EXTRACTO DE LA PÁGINA =>
════════
En medio de un ambiente marcado por la confrontación política entre Morena y Acción Nacional, así como la decisión de aplazar hasta el jueves la votación del dictamen sobre bodas igualitarias, la sesión ordinaria del Congreso del Estado terminó envuelta en caos y tensión luego de registrarse un conato de bronca en el acceso principal de la Unidad Administrativa Pueblito Mexicano.

La molestia comenzó cuando integrantes de colectivos LGBTQ+ intentaron ingresar al Auditorio para exigir explicaciones a los diputados locales sobre la ausencia del tema en el orden del día, aunque guardias de seguridad de Pueblito Mexicano y del propio Congreso les bloquearon el acceso, lo que provocó reclamos y acusaciones por impedir el ingreso a una sesión pública.
Al mismo tiempo, integrantes de grupos cristianos se manifestaron en el mismo lugar para rechazar las peticiones relacionadas con el matrimonio igualitario, por lo que el acceso principal del recinto se convirtió en un escenario de confrontación directa entre ambos grupos bajo consignas como “el amor no se vota” y “pago mis derechos, merezco un trato justo”, frente a pancartas con mensajes como “no a la extinción de la familia” y “Dios creó al varón y la hembra”.
════════
Entradas del conjunto de datos =>
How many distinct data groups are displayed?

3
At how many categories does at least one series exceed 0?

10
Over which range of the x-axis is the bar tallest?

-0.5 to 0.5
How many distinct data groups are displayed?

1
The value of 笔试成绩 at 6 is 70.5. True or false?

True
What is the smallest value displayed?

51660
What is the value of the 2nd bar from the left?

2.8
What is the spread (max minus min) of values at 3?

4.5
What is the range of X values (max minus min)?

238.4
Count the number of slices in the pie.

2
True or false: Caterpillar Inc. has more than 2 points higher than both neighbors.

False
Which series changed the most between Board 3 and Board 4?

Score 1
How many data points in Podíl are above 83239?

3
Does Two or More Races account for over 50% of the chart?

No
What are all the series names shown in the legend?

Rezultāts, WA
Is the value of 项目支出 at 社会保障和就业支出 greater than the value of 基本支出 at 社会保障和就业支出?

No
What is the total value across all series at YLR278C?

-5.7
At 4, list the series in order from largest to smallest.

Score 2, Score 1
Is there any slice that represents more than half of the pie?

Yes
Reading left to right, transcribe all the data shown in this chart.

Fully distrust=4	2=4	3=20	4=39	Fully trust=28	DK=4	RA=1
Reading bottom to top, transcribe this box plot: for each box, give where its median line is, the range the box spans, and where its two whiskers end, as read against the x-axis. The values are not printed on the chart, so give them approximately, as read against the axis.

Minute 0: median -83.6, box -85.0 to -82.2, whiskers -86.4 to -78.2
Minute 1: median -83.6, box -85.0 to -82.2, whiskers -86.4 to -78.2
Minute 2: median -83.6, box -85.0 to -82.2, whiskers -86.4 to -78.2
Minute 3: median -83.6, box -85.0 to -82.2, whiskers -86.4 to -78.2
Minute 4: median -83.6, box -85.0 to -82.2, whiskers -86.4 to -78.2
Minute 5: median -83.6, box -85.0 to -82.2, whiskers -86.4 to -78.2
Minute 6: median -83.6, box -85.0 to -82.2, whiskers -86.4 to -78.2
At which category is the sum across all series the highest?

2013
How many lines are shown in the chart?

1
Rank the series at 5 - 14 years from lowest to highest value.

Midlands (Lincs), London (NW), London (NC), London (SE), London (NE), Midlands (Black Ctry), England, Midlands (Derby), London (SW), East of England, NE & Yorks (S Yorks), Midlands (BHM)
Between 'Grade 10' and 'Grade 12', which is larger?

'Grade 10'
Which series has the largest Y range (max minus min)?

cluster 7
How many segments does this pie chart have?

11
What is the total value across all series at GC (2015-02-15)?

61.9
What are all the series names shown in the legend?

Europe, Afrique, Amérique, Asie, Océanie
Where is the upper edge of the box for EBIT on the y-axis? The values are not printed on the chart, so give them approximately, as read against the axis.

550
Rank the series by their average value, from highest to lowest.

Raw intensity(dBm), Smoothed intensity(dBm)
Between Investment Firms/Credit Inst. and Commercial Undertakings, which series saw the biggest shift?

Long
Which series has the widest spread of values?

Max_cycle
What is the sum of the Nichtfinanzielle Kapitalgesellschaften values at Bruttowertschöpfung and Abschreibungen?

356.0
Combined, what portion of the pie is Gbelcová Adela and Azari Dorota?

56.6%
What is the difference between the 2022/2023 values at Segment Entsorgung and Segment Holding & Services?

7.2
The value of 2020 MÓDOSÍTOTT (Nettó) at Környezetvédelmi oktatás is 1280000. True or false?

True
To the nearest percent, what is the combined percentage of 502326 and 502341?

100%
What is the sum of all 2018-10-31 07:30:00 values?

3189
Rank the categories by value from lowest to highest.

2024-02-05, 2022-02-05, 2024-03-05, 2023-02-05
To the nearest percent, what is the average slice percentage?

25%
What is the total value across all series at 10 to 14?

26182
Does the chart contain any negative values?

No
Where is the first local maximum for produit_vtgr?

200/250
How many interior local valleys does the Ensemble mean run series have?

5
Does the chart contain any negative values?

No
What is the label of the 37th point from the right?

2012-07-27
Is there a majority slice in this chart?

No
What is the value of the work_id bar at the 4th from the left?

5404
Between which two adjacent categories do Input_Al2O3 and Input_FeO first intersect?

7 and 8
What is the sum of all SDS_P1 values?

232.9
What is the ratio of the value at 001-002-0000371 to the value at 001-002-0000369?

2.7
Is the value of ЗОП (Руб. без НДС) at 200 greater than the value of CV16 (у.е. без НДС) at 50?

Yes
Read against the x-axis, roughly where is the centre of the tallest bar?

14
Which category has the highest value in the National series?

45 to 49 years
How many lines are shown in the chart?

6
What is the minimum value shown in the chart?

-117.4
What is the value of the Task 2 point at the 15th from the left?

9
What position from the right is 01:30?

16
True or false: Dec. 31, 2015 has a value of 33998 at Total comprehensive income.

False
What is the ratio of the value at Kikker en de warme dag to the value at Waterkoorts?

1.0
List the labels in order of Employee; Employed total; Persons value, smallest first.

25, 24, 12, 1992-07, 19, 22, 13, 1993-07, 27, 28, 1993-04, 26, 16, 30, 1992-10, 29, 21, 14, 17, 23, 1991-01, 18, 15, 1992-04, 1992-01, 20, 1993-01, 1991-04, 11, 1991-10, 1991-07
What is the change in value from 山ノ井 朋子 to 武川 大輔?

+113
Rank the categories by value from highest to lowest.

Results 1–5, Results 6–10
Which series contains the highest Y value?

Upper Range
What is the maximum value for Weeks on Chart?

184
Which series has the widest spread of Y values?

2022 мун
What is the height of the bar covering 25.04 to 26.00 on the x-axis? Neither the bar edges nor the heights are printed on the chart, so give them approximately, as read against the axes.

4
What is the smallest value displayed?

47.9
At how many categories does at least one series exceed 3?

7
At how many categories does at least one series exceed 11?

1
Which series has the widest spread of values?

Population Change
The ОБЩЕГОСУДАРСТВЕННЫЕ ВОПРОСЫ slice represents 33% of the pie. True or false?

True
════════
TAREAS Y EJERCICIOS =>
1 > En la nota sobre la sesión del Congreso del Estado, ¿hasta qué día se aplazó la votación del dictamen sobre bodas igualitarias?
2 > Retoma la nota sobre la sesión del Congreso del Estado y continúala a partir de su última oración.

RESPUESTAS =>
1 > Hasta el jueves.

2 >
Entre gritos, rezos y empujones, ambos grupos comenzaron a encararse frente al acceso principal mientras elementos de seguridad intentaban contener la tensión, lo que obligó a suspender momentáneamente la sesión legislativa mientras diputados, asesores y personal administrativo permanecían al interior del inmueble observando el conflicto que se desarrollaba a las afueras del recinto.
El punto más tenso ocurrió cuando la diputada Jael Argüelles Díaz salió del Auditorio para informar que el dictamen sería votado hasta el próximo jueves debido a la ausencia de legisladores de distintas bancadas, lo que incrementó el enojo entre manifestantes que intentaron ingresar al recinto, aunque fueron contenidos por personal de seguridad mediante empujones y el uso de extintores para dispersar a quienes presionaban el acceso principal.

Minutos después arribó un convoy de agentes de la Secretaría de Seguridad Pública Estatal para formar una barrera humana y evitar nuevas confrontaciones o el ingreso forzado al recinto legislativo, lo que generó todavía más reclamos entre asistentes, quienes cuestionaron las restricciones de acceso a una sesión pública y denunciaron el uso excesivo de la fuerza en uno de los episodios de mayor tensión registrados recientemente durante las sesiones del Congreso del Estado en Ciudad Juárez.